**TASK**
Scan the material for the string "assign" and copy out every line in which it occurs.

[[ GIVEN RECORDS open ]]

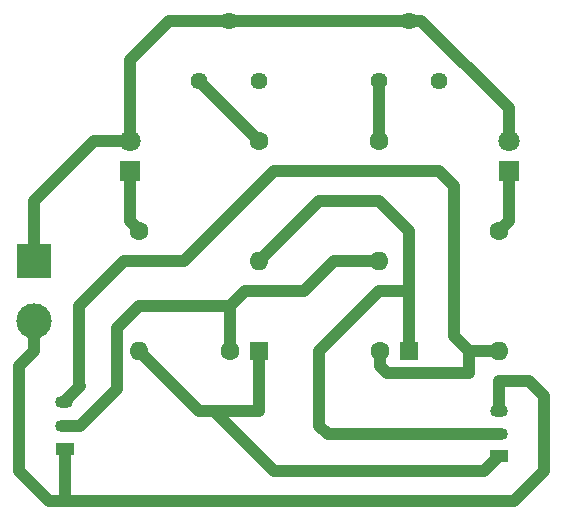
<source format=gbr>
%TF.GenerationSoftware,KiCad,Pcbnew,7.0.7*%
%TF.CreationDate,2024-05-03T12:55:33+03:00*%
%TF.ProjectId,Flip-Flop_lab_project,466c6970-2d46-46c6-9f70-5f6c61625f70,rev?*%
%TF.SameCoordinates,Original*%
%TF.FileFunction,Copper,L2,Bot*%
%TF.FilePolarity,Positive*%
%FSLAX46Y46*%
G04 Gerber Fmt 4.6, Leading zero omitted, Abs format (unit mm)*
G04 Created by KiCad (PCBNEW 7.0.7) date 2024-05-03 12:55:33*
%MOMM*%
%LPD*%
G01*
G04 APERTURE LIST*
%TA.AperFunction,ComponentPad*%
%ADD10C,1.600000*%
%TD*%
%TA.AperFunction,ComponentPad*%
%ADD11O,1.600000X1.600000*%
%TD*%
%TA.AperFunction,ComponentPad*%
%ADD12R,1.500000X1.050000*%
%TD*%
%TA.AperFunction,ComponentPad*%
%ADD13O,1.500000X1.050000*%
%TD*%
%TA.AperFunction,ComponentPad*%
%ADD14C,1.440000*%
%TD*%
%TA.AperFunction,ComponentPad*%
%ADD15R,1.600000X1.600000*%
%TD*%
%TA.AperFunction,ComponentPad*%
%ADD16R,1.800000X1.800000*%
%TD*%
%TA.AperFunction,ComponentPad*%
%ADD17C,1.800000*%
%TD*%
%TA.AperFunction,ComponentPad*%
%ADD18R,3.000000X3.000000*%
%TD*%
%TA.AperFunction,ComponentPad*%
%ADD19C,3.000000*%
%TD*%
%TA.AperFunction,Conductor*%
%ADD20C,1.000000*%
%TD*%
G04 APERTURE END LIST*
D10*
%TO.P,R1,1*%
%TO.N,Net-(D1-K)*%
X165100000Y-96520000D03*
D11*
%TO.P,R1,2*%
%TO.N,Net-(Q1-E)*%
X165100000Y-106680000D03*
%TD*%
D12*
%TO.P,Q1,1,C*%
%TO.N,GND*%
X128320800Y-115011200D03*
D13*
%TO.P,Q1,2,B*%
%TO.N,Net-(Q1-B)*%
X128270000Y-113030000D03*
%TO.P,Q1,3,E*%
%TO.N,Net-(Q1-E)*%
X128270000Y-110998000D03*
%TD*%
D12*
%TO.P,Q2,1,C*%
%TO.N,Net-(Q2-C)*%
X165100000Y-115570000D03*
D13*
%TO.P,Q2,2,B*%
%TO.N,Net-(Q2-B)*%
X165100000Y-113741200D03*
%TO.P,Q2,3,E*%
%TO.N,GND*%
X165100000Y-111760000D03*
%TD*%
D14*
%TO.P,RV1,1,1*%
%TO.N,unconnected-(RV1-Pad1)*%
X144780000Y-83820000D03*
%TO.P,RV1,2,2*%
%TO.N,+9V*%
X142240000Y-78740000D03*
%TO.P,RV1,3,3*%
%TO.N,Net-(R3-Pad1)*%
X139700000Y-83820000D03*
%TD*%
D15*
%TO.P,C2,1*%
%TO.N,Net-(Q2-C)*%
X144780000Y-106680000D03*
D10*
%TO.P,C2,2*%
%TO.N,Net-(Q1-B)*%
X142280000Y-106680000D03*
%TD*%
%TO.P,R4,1*%
%TO.N,Net-(D2-K)*%
X134620000Y-96520000D03*
D11*
%TO.P,R4,2*%
%TO.N,Net-(Q2-C)*%
X134620000Y-106680000D03*
%TD*%
D10*
%TO.P,R2,1*%
%TO.N,Net-(R2-Pad1)*%
X154940000Y-88900000D03*
D11*
%TO.P,R2,2*%
%TO.N,Net-(Q1-B)*%
X154940000Y-99060000D03*
%TD*%
D14*
%TO.P,RV2,1,1*%
%TO.N,unconnected-(RV2-Pad1)*%
X160020000Y-83820000D03*
%TO.P,RV2,2,2*%
%TO.N,+9V*%
X157480000Y-78740000D03*
%TO.P,RV2,3,3*%
%TO.N,Net-(R2-Pad1)*%
X154940000Y-83820000D03*
%TD*%
D16*
%TO.P,D1,1,K*%
%TO.N,Net-(D1-K)*%
X165890000Y-91440000D03*
D17*
%TO.P,D1,2,A*%
%TO.N,+9V*%
X165890000Y-88900000D03*
%TD*%
D18*
%TO.P,J1,1,Pin_1*%
%TO.N,+9V*%
X125730000Y-99060000D03*
D19*
%TO.P,J1,2,Pin_2*%
%TO.N,GND*%
X125730000Y-104140000D03*
%TD*%
D10*
%TO.P,R3,1*%
%TO.N,Net-(R3-Pad1)*%
X144780000Y-88900000D03*
D11*
%TO.P,R3,2*%
%TO.N,Net-(Q2-B)*%
X144780000Y-99060000D03*
%TD*%
D16*
%TO.P,D2,1,K*%
%TO.N,Net-(D2-K)*%
X133830000Y-91440000D03*
D17*
%TO.P,D2,2,A*%
%TO.N,+9V*%
X133830000Y-88900000D03*
%TD*%
D15*
%TO.P,C1,1*%
%TO.N,Net-(Q2-B)*%
X157480000Y-106680000D03*
D10*
%TO.P,C1,2*%
%TO.N,Net-(Q1-E)*%
X154980000Y-106680000D03*
%TD*%
D20*
%TO.N,Net-(Q2-B)*%
X154940000Y-93980000D02*
X157480000Y-96520000D01*
X149860000Y-93980000D02*
X154940000Y-93980000D01*
X144780000Y-99060000D02*
X149860000Y-93980000D01*
X157480000Y-96520000D02*
X157480000Y-101600000D01*
%TO.N,Net-(Q1-E)*%
X161290000Y-105410000D02*
X162560000Y-106680000D01*
X161290000Y-92710000D02*
X161290000Y-105410000D01*
X160020000Y-91440000D02*
X161290000Y-92710000D01*
X146050000Y-91440000D02*
X160020000Y-91440000D01*
X138430000Y-99060000D02*
X146050000Y-91440000D01*
X129540000Y-102870000D02*
X133350000Y-99060000D01*
X129540000Y-109608000D02*
X129540000Y-102870000D01*
X129600000Y-109668000D02*
X129540000Y-109608000D01*
X133350000Y-99060000D02*
X138430000Y-99060000D01*
X128270000Y-110998000D02*
X129600000Y-109668000D01*
%TO.N,GND*%
X168910000Y-116840000D02*
X166370000Y-119380000D01*
X168910000Y-110490000D02*
X168910000Y-116840000D01*
X166370000Y-119380000D02*
X128270000Y-119380000D01*
X165100000Y-109220000D02*
X167640000Y-109220000D01*
X167640000Y-109220000D02*
X168910000Y-110490000D01*
X165100000Y-111760000D02*
X165100000Y-109220000D01*
%TO.N,Net-(Q1-B)*%
X142280000Y-102870000D02*
X142280000Y-106680000D01*
X143550000Y-101600000D02*
X142280000Y-102870000D01*
X148590000Y-101600000D02*
X143550000Y-101600000D01*
X132720000Y-104770000D02*
X134620000Y-102870000D01*
X134620000Y-102870000D02*
X142280000Y-102870000D01*
X132720000Y-109940000D02*
X132720000Y-104770000D01*
X128270000Y-113030000D02*
X129630000Y-113030000D01*
X129630000Y-113030000D02*
X132720000Y-109940000D01*
%TO.N,+9V*%
X130810000Y-88900000D02*
X133830000Y-88900000D01*
X125730000Y-93980000D02*
X130810000Y-88900000D01*
X125730000Y-99060000D02*
X125730000Y-93980000D01*
%TO.N,GND*%
X125730000Y-106680000D02*
X125730000Y-104140000D01*
X124460000Y-107950000D02*
X125730000Y-106680000D01*
X124460000Y-116840000D02*
X124460000Y-107950000D01*
%TO.N,Net-(Q2-C)*%
X144780000Y-111760000D02*
X139700000Y-111760000D01*
X144780000Y-106680000D02*
X144780000Y-111760000D01*
X139700000Y-111760000D02*
X134620000Y-106680000D01*
%TO.N,Net-(Q1-B)*%
X151130000Y-99060000D02*
X148590000Y-101600000D01*
X154940000Y-99060000D02*
X151130000Y-99060000D01*
%TO.N,Net-(Q2-C)*%
X163830000Y-116840000D02*
X146050000Y-116840000D01*
X146050000Y-116840000D02*
X140970000Y-111760000D01*
X165100000Y-115570000D02*
X163830000Y-116840000D01*
%TO.N,Net-(Q2-B)*%
X154940000Y-101600000D02*
X157480000Y-101600000D01*
X149860000Y-113030000D02*
X149860000Y-106680000D01*
X150571200Y-113741200D02*
X149860000Y-113030000D01*
X165100000Y-113741200D02*
X150571200Y-113741200D01*
X149860000Y-106680000D02*
X154940000Y-101600000D01*
%TO.N,GND*%
X128320800Y-119329200D02*
X128270000Y-119380000D01*
X128320800Y-115011200D02*
X128320800Y-119329200D01*
X127000000Y-119380000D02*
X128270000Y-119380000D01*
X124460000Y-116840000D02*
X127000000Y-119380000D01*
%TO.N,Net-(D2-K)*%
X133830000Y-95730000D02*
X134620000Y-96520000D01*
X133830000Y-91440000D02*
X133830000Y-95730000D01*
%TO.N,Net-(Q1-E)*%
X162560000Y-108580000D02*
X162560000Y-106680000D01*
X155580000Y-108580000D02*
X162560000Y-108580000D01*
X154980000Y-107980000D02*
X155580000Y-108580000D01*
X154980000Y-106680000D02*
X154980000Y-107980000D01*
X162560000Y-106680000D02*
X165100000Y-106680000D01*
%TO.N,Net-(Q2-B)*%
X157480000Y-101600000D02*
X157480000Y-106680000D01*
%TO.N,Net-(D1-K)*%
X165890000Y-95730000D02*
X165100000Y-96520000D01*
X165890000Y-91440000D02*
X165890000Y-95730000D01*
%TO.N,Net-(R2-Pad1)*%
X154940000Y-83820000D02*
X154940000Y-88900000D01*
%TO.N,Net-(R3-Pad1)*%
X139700000Y-83820000D02*
X144780000Y-88900000D01*
%TO.N,+9V*%
X158498233Y-78740000D02*
X165890000Y-86131767D01*
X165890000Y-86131767D02*
X165890000Y-88900000D01*
X157480000Y-78740000D02*
X158498233Y-78740000D01*
X142240000Y-78740000D02*
X157480000Y-78740000D01*
X133830000Y-82070000D02*
X133830000Y-88900000D01*
X142240000Y-78740000D02*
X137160000Y-78740000D01*
X137160000Y-78740000D02*
X133830000Y-82070000D01*
%TD*%
M02*

</source>
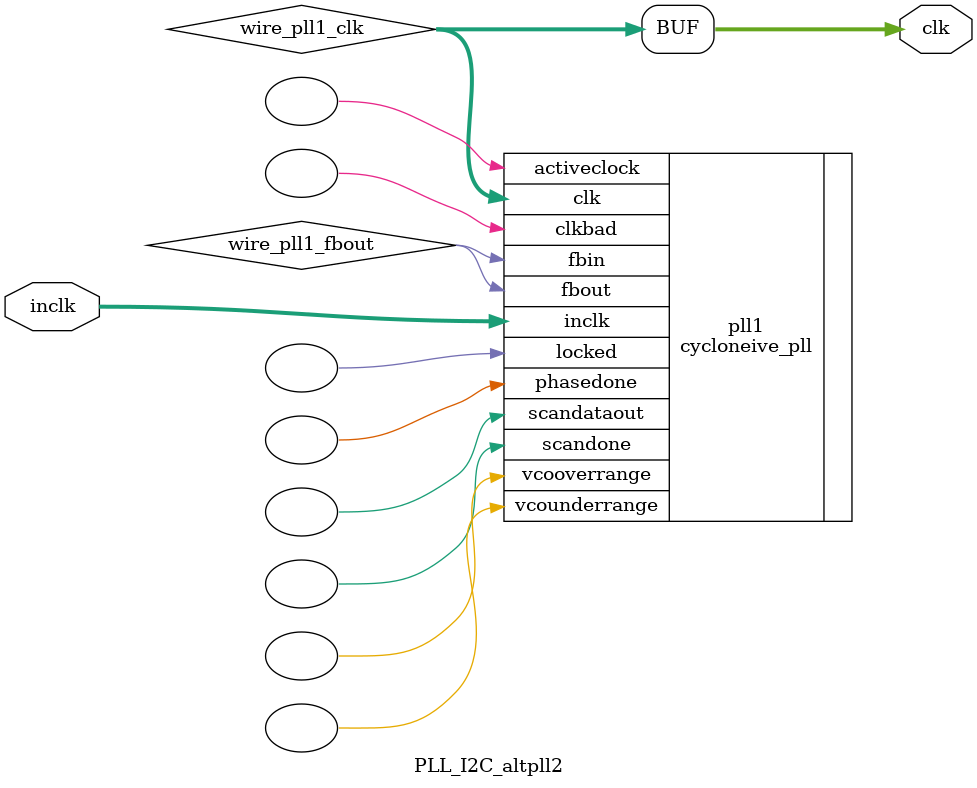
<source format=v>






//synthesis_resources = cycloneive_pll 1 
//synopsys translate_off
`timescale 1 ps / 1 ps
//synopsys translate_on
module  PLL_I2C_altpll2
	( 
	clk,
	inclk) /* synthesis synthesis_clearbox=1 */;
	output   [4:0]  clk;
	input   [1:0]  inclk;
`ifndef ALTERA_RESERVED_QIS
// synopsys translate_off
`endif
	tri0   [1:0]  inclk;
`ifndef ALTERA_RESERVED_QIS
// synopsys translate_on
`endif

	wire  [4:0]   wire_pll1_clk;
	wire  wire_pll1_fbout;

	cycloneive_pll   pll1
	( 
	.activeclock(),
	.clk(wire_pll1_clk),
	.clkbad(),
	.fbin(wire_pll1_fbout),
	.fbout(wire_pll1_fbout),
	.inclk(inclk),
	.locked(),
	.phasedone(),
	.scandataout(),
	.scandone(),
	.vcooverrange(),
	.vcounderrange()
	`ifndef FORMAL_VERIFICATION
	// synopsys translate_off
	`endif
	,
	.areset(1'b0),
	.clkswitch(1'b0),
	.configupdate(1'b0),
	.pfdena(1'b1),
	.phasecounterselect({3{1'b0}}),
	.phasestep(1'b0),
	.phaseupdown(1'b0),
	.scanclk(1'b0),
	.scanclkena(1'b1),
	.scandata(1'b0)
	`ifndef FORMAL_VERIFICATION
	// synopsys translate_on
	`endif
	);
	defparam
		pll1.bandwidth_type = "auto",
		pll1.clk0_divide_by = 25,
		pll1.clk0_duty_cycle = 50,
		pll1.clk0_multiply_by = 1,
		pll1.clk0_phase_shift = "0",
		pll1.clk1_divide_by = 1125,
		pll1.clk1_duty_cycle = 50,
		pll1.clk1_multiply_by = 1,
		pll1.clk1_phase_shift = "0",
		pll1.compensate_clock = "clk0",
		pll1.inclk0_input_frequency = 20000,
		pll1.operation_mode = "normal",
		pll1.pll_type = "auto",
		pll1.lpm_type = "cycloneive_pll";
	assign
		clk = {wire_pll1_clk[4:0]};
endmodule //PLL_I2C_altpll2
//VALID FILE

</source>
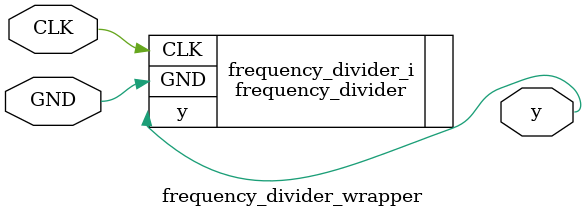
<source format=v>
`timescale 1 ps / 1 ps

module frequency_divider_wrapper
   (CLK,
    GND,
    y);
  input CLK;
  input GND;
  output y;

  wire CLK;
  wire GND;
  wire y;

  frequency_divider frequency_divider_i
       (.CLK(CLK),
        .GND(GND),
        .y(y));
endmodule

</source>
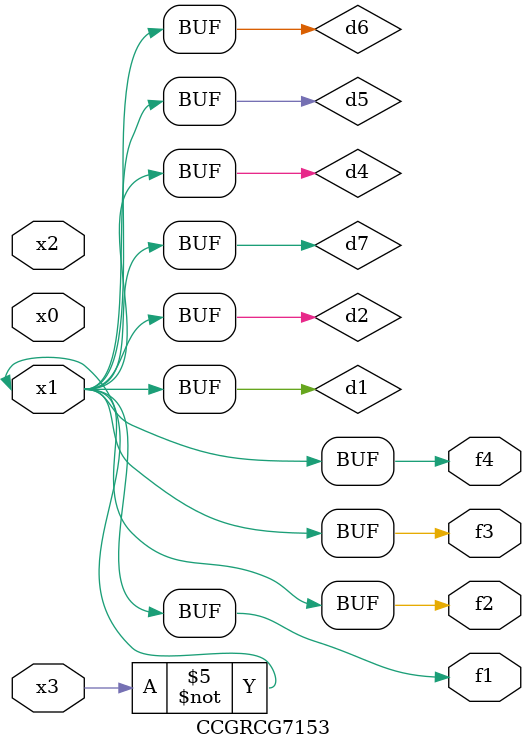
<source format=v>
module CCGRCG7153(
	input x0, x1, x2, x3,
	output f1, f2, f3, f4
);

	wire d1, d2, d3, d4, d5, d6, d7;

	not (d1, x3);
	buf (d2, x1);
	xnor (d3, d1, d2);
	nor (d4, d1);
	buf (d5, d1, d2);
	buf (d6, d4, d5);
	nand (d7, d4);
	assign f1 = d6;
	assign f2 = d7;
	assign f3 = d6;
	assign f4 = d6;
endmodule

</source>
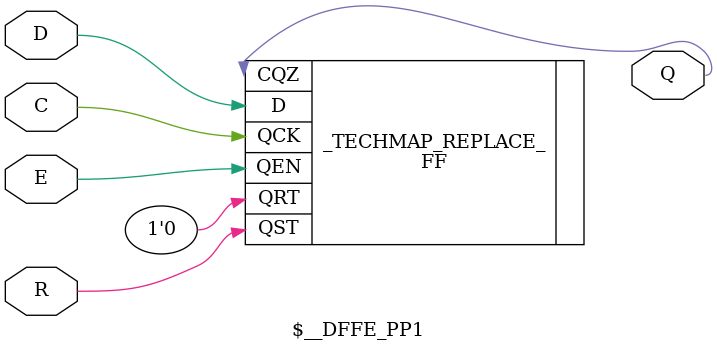
<source format=v>
module \$_DFF_ (D, CQZ, QCK, QEN, QRT, QST);
  input D;
  input QCK;
  input QEN;
  input QRT;
  input QST;
  output CQZ;
  FF _TECHMAP_REPLACE_ (.CQZ(CQZ), .D(D), .QCK(QCK), .QEN(QEN), .QRT(QRT), .QST(QST));
endmodule

module \$_DFF_N_ (D, Q, C);
  input D;
  input C;
  output Q;
  FF _TECHMAP_REPLACE_ (.CQZ(Q), .D(D), .QCK(!C), .QEN(1'b1), .QRT(1'b0), .QST(1'b0));
endmodule

module \$_DFF_P_ (D, Q, C);
  input D;
  input C;
  output Q;
  FF _TECHMAP_REPLACE_ (.CQZ(Q), .D(D), .QCK(C), .QEN(1'b1), .QRT(1'b0), .QST(1'b0));
endmodule

module \$_DFF_NN0_ (D, Q, C, R);
  input D;
  input C;
  input R;
  output Q;
  FF _TECHMAP_REPLACE_ (.CQZ(Q), .D(D), .QCK(!C), .QEN(1'b1), .QRT(!R), .QST(1'b0));
endmodule

module \$_DFF_NN1_ (D, Q, C, R);
  input D;
  input C;
  input R;
  output Q;
  FF _TECHMAP_REPLACE_ (.CQZ(Q), .D(D), .QCK(!C), .QEN(1'b1), .QRT(1'b0), .QST(!R));
endmodule

module \$_DFF_NP0_ (D, Q, C, R);
  input D;
  input C;
  input R;
  output Q;
  FF _TECHMAP_REPLACE_ (.CQZ(Q), .D(D), .QCK(!C), .QEN(1'b1), .QRT(R), .QST(1'b0));
endmodule

module \$_DFF_NP1_ (D, Q, C, R);
  input D;
  input C;
  input R;
  output Q;
  FF _TECHMAP_REPLACE_ (.CQZ(Q), .D(D), .QCK(!C), .QEN(1'b1), .QRT(1'b0), .QST(R));
endmodule

module \$_DFF_PN0_ (D, Q, C, R);
  input D;
  input C;
  input R;
  output Q;
  FF _TECHMAP_REPLACE_ (.CQZ(Q), .D(D), .QCK(C), .QEN(1'b1), .QRT(!R), .QST(1'b0));
endmodule

module \$_DFF_PN1_ (D, Q, C, R);
  input D;
  input C;
  input R;
  output Q;
  FF _TECHMAP_REPLACE_ (.CQZ(Q), .D(D), .QCK(C), .QEN(1'b1), .QRT(1'b0), .QST(!R));
endmodule

module \$_DFF_PP0_ (D, Q, C, R);
  input D;
  input C;
  input R;
  output Q;
  FF _TECHMAP_REPLACE_ (.CQZ(Q), .D(D), .QCK(C), .QEN(1'b1), .QRT(R), .QST(1'b0));
endmodule

module \$_DFF_PP1_ (D, Q, C, R);
  input D;
  input C;
  input R;
  output Q;
  FF _TECHMAP_REPLACE_ (.CQZ(Q), .D(D), .QCK(C), .QEN(1'b1), .QRT(1'b0), .QST(R));
endmodule

module \$_DFFSR_NPP_ (D, Q, C, R, S);
  input D;
  input C;
  input R;
  input S;
  output Q;
  FF _TECHMAP_REPLACE_ (.CQZ(Q), .D(D), .QCK(!C), .QEN(1'b1), .QRT(R), .QST(S));
endmodule

module \$_DFFSR_PPP_ (D, Q, C, R, S);
  input D;
  input C;
  input R;
  input S;
  output Q;
  FF _TECHMAP_REPLACE_ (.CQZ(Q), .D(D), .QCK(C), .QEN(1'b1), .QRT(R), .QST(S));
endmodule

module \$_DFFE_NN_ (input D, C, E, output Q);
  FF _TECHMAP_REPLACE_ (.CQZ(Q), .D(D), .QCK(!C), .QEN(!E), .QRT(1'b0), .QST(1'b0));
endmodule

module \$_DFFE_PN_ (input D, C, E, output Q);
  FF _TECHMAP_REPLACE_ (.CQZ(Q), .D(D), .QCK(C), .QEN(!E), .QRT(1'b0), .QST(1'b0));
endmodule

module \$_DFFE_NP_ (input D, C, E, output Q);
  FF _TECHMAP_REPLACE_ (.CQZ(Q), .D(D), .QCK(!C), .QEN(E), .QRT(1'b0), .QST(1'b0));
endmodule

module \$_DFFE_PP_ (input D, C, E, output Q);
  FF _TECHMAP_REPLACE_ (.CQZ(Q), .D(D), .QCK(C), .QEN(E), .QRT(1'b0), .QST(1'b0));
endmodule

module \$__DFFE_NN0 (input D, C, E, R, output Q);
  FF _TECHMAP_REPLACE_ (.CQZ(Q), .D(D), .QCK(!C), .QEN(E), .QRT(!R), .QST(1'b0));
endmodule

module \$__DFFE_NN1 (input D, C, E, R, output Q);
  FF _TECHMAP_REPLACE_ (.CQZ(Q), .D(D), .QCK(!C), .QEN(E), .QRT(1'b0), .QST(!R));
endmodule

module \$__DFFE_PN0 (input D, C, E, R, output Q);
  FF _TECHMAP_REPLACE_ (.CQZ(Q), .D(D), .QCK(C), .QEN(E), .QRT(!R), .QST(1'b0));
endmodule

module \$__DFFE_PN1 (input D, C, E, R, output Q);
  FF _TECHMAP_REPLACE_ (.CQZ(Q), .D(D), .QCK(C), .QEN(E), .QRT(1'b0), .QST(!R));
endmodule

module \$__DFFE_NP0 (input D, C, E, R, output Q);
  FF _TECHMAP_REPLACE_ (.CQZ(Q), .D(D), .QCK(!C), .QEN(E), .QRT(R), .QST(1'b0));
endmodule

module \$__DFFE_NP1 (input D, C, E, R, output Q);
  FF _TECHMAP_REPLACE_ (.CQZ(Q), .D(D), .QCK(!C), .QEN(E), .QRT(1'b0), .QST(R));
endmodule

module \$__DFFE_PP0 (input D, C, E, R, output Q);
  FF _TECHMAP_REPLACE_ (.CQZ(Q), .D(D), .QCK(C), .QEN(E), .QRT(R), .QST(1'b0));
endmodule

module \$__DFFE_PP1 (input D, C, E, R, output Q);
  FF _TECHMAP_REPLACE_ (.CQZ(Q), .D(D), .QCK(C), .QEN(E), .QRT(1'b0), .QST(R));
endmodule

</source>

[[ GIVEN RECORDS closed ]]

**COMPLETED TASK**
	assign
	assign f1 = d6;
	assign f2 = d7;
	assign f3 = d6;
	assign f4 = d6;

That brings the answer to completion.